Hierzu gibt es verschiedene Möglichkeiten: Die Hauptlast für das Theater ist die hohe Miete von ca. 3.000 Euro im Monat, die bislang durch die Grundförderung nahezu gedeckt war.
Damit das Theater weiter arbeiten kann benötigt es vorübergehend mindestens eine Unterstellmöglichkeit für das Equipment sowie für Zusammenkünfte und Proben, damit Gastspiele ermöglicht werden.
Angesichts der Vielzahl leerstehender Gewerberäume (gerade erst wurden die Zollstationen an der ehemaligen Freihafengrenze geschlossen) muss es möglich sein, eine für das Theater auskömmliche Lösung zur finden.

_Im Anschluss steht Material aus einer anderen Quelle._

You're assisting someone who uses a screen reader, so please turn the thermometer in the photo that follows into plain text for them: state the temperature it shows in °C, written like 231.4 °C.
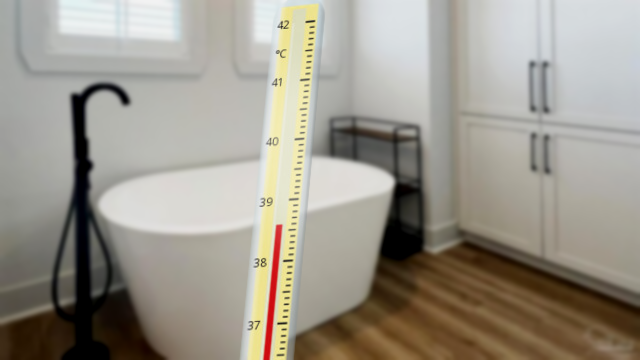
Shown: 38.6 °C
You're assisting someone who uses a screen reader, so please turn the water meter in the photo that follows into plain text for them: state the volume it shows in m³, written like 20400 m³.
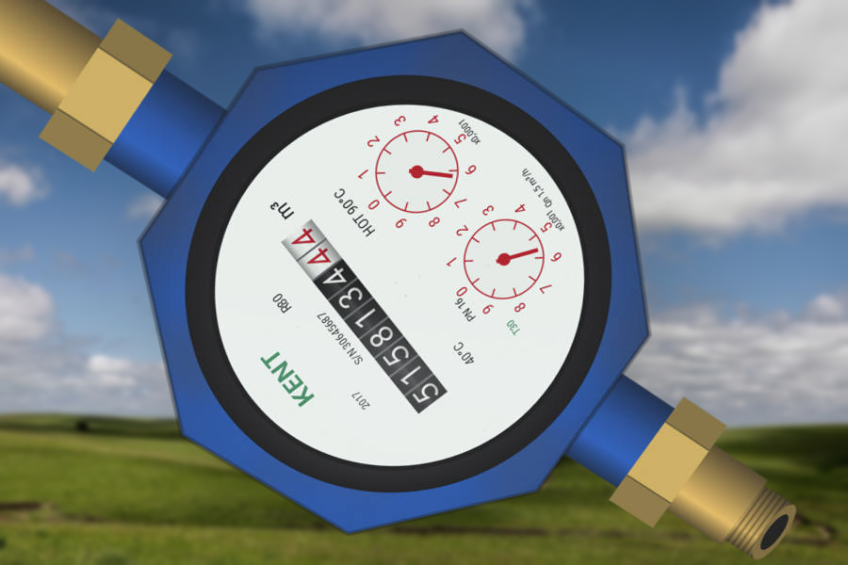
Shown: 5158134.4456 m³
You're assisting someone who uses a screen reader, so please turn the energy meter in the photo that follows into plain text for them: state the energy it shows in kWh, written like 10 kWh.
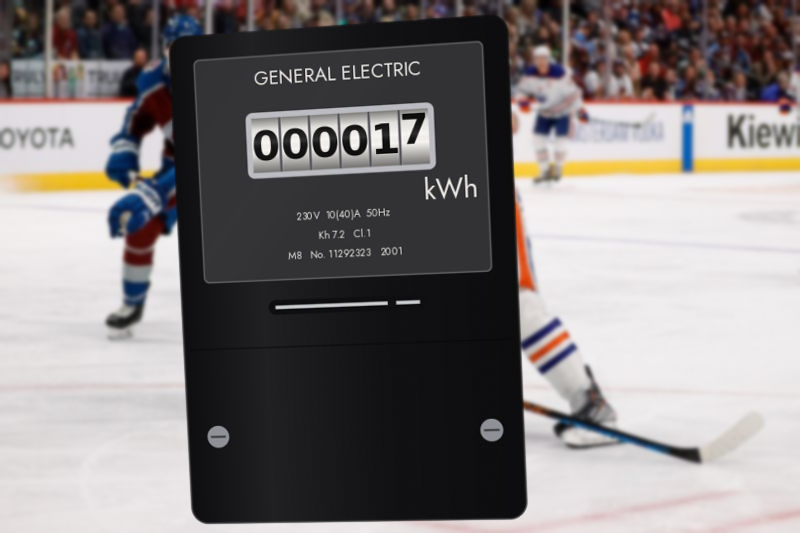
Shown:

Die durch den regierenden Senat beschlossene und von der Bürgerschaft verabschiedete sog. „Schuldenbremse“ wird vorzugsweise auf „weiche“ Bereiche der Gesellschaft (Grundsicherung, Jugendarbeit, Bildung usw.). angewandt, während die Großprojekte unangetastet bleiben (eines davon liegt auch in Ihrem Zuständigkeitsbereich)
Der Förderverein und das Theater erwartet von der Kulturbehörde konstruktive Schritte, um das Theater N.N. zu erhalten. Darüber möchten wir mit Ihnen sprechen und erwarten Ihre Antwort.
Mit freundlichen Grüßen
Der Vorstand
Freunde und Förderer des Theater N.N. e.V.